Старик в упор посмотрел на него невидящими мутными глазами.
— Один раз так было страшно, что картину эту помню до сих пор, — медленно и тягуче сказал он. — В очень тихом месте стало страшно. На Сретенке. Там был уникальный магазин открыт в тридцатые годы. Во всемирном, думаю, масштабе уникальный. Магазин случайных вещей. Торговал конфискованным имуществом. Сразу при входе жуткое было скопление мебели.
Старик шумно и глубоко вздохнул и продолжал, словно идя по магазину:
— Диваны были, кресла, кровати, стулья. На них — резьба, позолота, парча, кожа.
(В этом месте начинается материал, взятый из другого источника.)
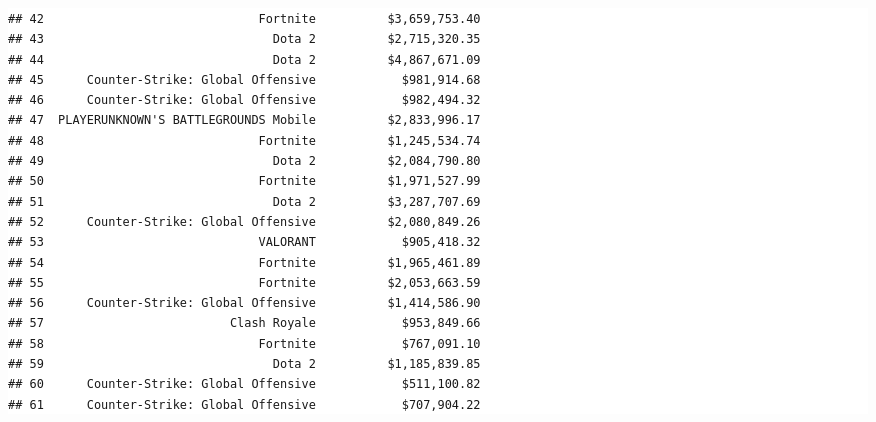     ## 42                              Fortnite          $3,659,753.40
    ## 43                                Dota 2          $2,715,320.35
    ## 44                                Dota 2          $4,867,671.09
    ## 45      Counter-Strike: Global Offensive            $981,914.68
    ## 46      Counter-Strike: Global Offensive            $982,494.32
    ## 47  PLAYERUNKNOWN'S BATTLEGROUNDS Mobile          $2,833,996.17
    ## 48                              Fortnite          $1,245,534.74
    ## 49                                Dota 2          $2,084,790.80
    ## 50                              Fortnite          $1,971,527.99
    ## 51                                Dota 2          $3,287,707.69
    ## 52      Counter-Strike: Global Offensive          $2,080,849.26
    ## 53                              VALORANT            $905,418.32
    ## 54                              Fortnite          $1,965,461.89
    ## 55                              Fortnite          $2,053,663.59
    ## 56      Counter-Strike: Global Offensive          $1,414,586.90
    ## 57                          Clash Royale            $953,849.66
    ## 58                              Fortnite            $767,091.10
    ## 59                                Dota 2          $1,185,839.85
    ## 60      Counter-Strike: Global Offensive            $511,100.82
    ## 61      Counter-Strike: Global Offensive            $707,904.22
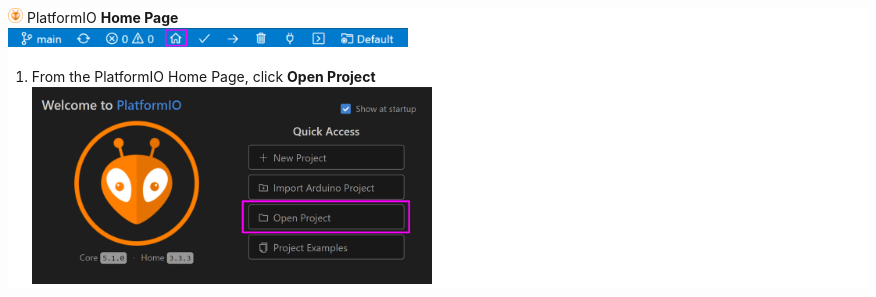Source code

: <img src="/img/platformio_icon.png" alt=".jpg" width="15"> PlatformIO **Home Page**<br>
    <img src="/img/platformio_toolbar_home_button.png" alt="platformio_toolbar_home_button.png" width="400">

1. From the PlatformIO Home Page, click **Open Project**<br>
    <img src="/img/platformio_open_project.png" alt="platformio_open_project.png" width="400">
Секретеры, шкафы, буфеты. Часы напольные, настенные, каминные. В бронзе, в малахите, в дереве. Картины в музейных рамах витых. Люстры, сервизы, вазы. Ковров невообразимо много разных. Шали какие-то цветастые, халаты, платья. Скатерти, накидки, покрывала. Кожанок всяких очень много. Бекеши, френчи, кители всех родов войск с оторванными петлицами и ромбами. Следы были видны на каждом. Галифе всякие, брюки, клеши. Сапоги. Яловые, шевровые, хромовые. Не солдатская кирза, а командирская обувка. Всякое белье, даже детское. Все что душе угодно. Все, что вчера еще носили. Едва остывшее. А трубок курительных! И объявление аккуратное: новый товар в начале каждой недели. Вот объявление меня и доконало. Не соображал, как вышел, опомнился где-то на Садовой. Бежал, похоже. Только вот что прошу отметить непременно: я от пережитого страха стал еще усердней работать. Вроде как в запой, словно в побег ударился — чтоб и не помнить, и не думать. А еще вроде заручка от судьбы, отмазка и оправдание: меня, мол, не за что, я вон какой насквозь прозрачный и старательный. Даже и не помню эти годы. В себя пришел, когда арестовали.
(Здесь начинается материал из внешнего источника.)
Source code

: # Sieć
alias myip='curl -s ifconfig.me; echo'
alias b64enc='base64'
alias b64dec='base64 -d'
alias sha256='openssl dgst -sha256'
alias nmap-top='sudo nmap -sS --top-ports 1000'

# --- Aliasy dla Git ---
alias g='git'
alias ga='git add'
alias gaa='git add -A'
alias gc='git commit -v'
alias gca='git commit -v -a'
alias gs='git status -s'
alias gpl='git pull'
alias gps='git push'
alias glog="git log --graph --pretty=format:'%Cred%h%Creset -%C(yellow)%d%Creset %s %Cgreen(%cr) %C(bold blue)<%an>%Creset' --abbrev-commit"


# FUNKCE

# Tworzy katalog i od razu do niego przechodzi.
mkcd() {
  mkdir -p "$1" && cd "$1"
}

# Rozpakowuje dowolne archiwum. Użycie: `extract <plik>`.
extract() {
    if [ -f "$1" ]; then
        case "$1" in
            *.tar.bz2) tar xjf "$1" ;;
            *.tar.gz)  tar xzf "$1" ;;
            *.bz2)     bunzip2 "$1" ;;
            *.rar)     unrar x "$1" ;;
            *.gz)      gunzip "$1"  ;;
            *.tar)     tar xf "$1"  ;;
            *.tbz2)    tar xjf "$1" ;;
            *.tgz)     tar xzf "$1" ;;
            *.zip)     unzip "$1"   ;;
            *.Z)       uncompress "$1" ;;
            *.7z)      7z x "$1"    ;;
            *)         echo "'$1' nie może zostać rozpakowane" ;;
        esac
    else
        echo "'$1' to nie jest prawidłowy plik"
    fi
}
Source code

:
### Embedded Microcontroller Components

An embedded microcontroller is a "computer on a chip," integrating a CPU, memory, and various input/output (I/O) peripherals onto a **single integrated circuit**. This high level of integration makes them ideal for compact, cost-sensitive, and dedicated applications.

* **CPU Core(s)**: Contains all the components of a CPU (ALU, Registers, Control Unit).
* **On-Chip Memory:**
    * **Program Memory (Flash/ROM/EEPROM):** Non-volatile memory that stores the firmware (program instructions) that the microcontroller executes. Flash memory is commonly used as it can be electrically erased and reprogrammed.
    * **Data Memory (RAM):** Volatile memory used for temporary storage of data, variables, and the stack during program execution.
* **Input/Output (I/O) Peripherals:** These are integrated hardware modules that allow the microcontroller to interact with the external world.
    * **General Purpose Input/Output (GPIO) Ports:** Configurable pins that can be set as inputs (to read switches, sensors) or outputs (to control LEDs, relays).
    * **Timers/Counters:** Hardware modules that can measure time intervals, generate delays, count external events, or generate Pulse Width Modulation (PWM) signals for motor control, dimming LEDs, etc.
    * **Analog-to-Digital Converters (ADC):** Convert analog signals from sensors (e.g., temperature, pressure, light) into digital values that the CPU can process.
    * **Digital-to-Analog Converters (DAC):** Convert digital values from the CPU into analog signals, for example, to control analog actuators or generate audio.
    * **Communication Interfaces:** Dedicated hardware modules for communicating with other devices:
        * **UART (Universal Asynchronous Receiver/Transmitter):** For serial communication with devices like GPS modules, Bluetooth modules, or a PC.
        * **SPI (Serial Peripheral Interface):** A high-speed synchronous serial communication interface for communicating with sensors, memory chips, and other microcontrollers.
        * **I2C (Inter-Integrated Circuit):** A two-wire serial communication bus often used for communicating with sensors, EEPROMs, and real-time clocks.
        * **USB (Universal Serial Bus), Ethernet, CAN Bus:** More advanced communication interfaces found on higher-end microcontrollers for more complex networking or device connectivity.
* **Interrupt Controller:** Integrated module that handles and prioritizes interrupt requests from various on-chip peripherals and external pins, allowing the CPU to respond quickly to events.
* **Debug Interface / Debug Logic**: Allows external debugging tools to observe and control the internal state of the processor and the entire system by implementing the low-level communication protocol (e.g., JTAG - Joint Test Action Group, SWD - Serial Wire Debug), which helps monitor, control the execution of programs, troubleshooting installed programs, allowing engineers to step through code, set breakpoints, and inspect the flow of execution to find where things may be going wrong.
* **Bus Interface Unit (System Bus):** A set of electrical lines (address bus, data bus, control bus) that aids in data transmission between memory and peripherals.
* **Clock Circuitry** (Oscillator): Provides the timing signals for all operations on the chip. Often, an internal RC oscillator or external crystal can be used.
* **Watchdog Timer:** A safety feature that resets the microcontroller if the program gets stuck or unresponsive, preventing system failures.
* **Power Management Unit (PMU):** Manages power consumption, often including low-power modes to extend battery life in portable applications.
Рубин поднял голову: взгляд старика был мягок и добродушен, даже немного посмеивались маленькие посветлевшие глаза.
— Обвинение мне стали шить, будто я на отдыхе в Сочи в октябре тридцать пятого получил от Блюхера секретный пакет и его тайно переправил для Тухачевского. Я до таких высот никогда не поднимался, разве что пару раз таких начальников видел издалека. Крутили меня крепко. Из тюрьмы в тюрьму переводили для чего-то. И в Лефортове я побывал тогда, и в подвале под Курским вокзалом, где нас набито было много сотен. Это мне потом, правда, рассказывали, где я был, потому что подвал — он подвал и есть, я лично поездов не слышал. Тут меня сын и спас. Вернее, призрак сына.
Рубин встревоженно поднял голову. Глаза старика так же спокойно и усмешливо, вполне здраво смотрели на него.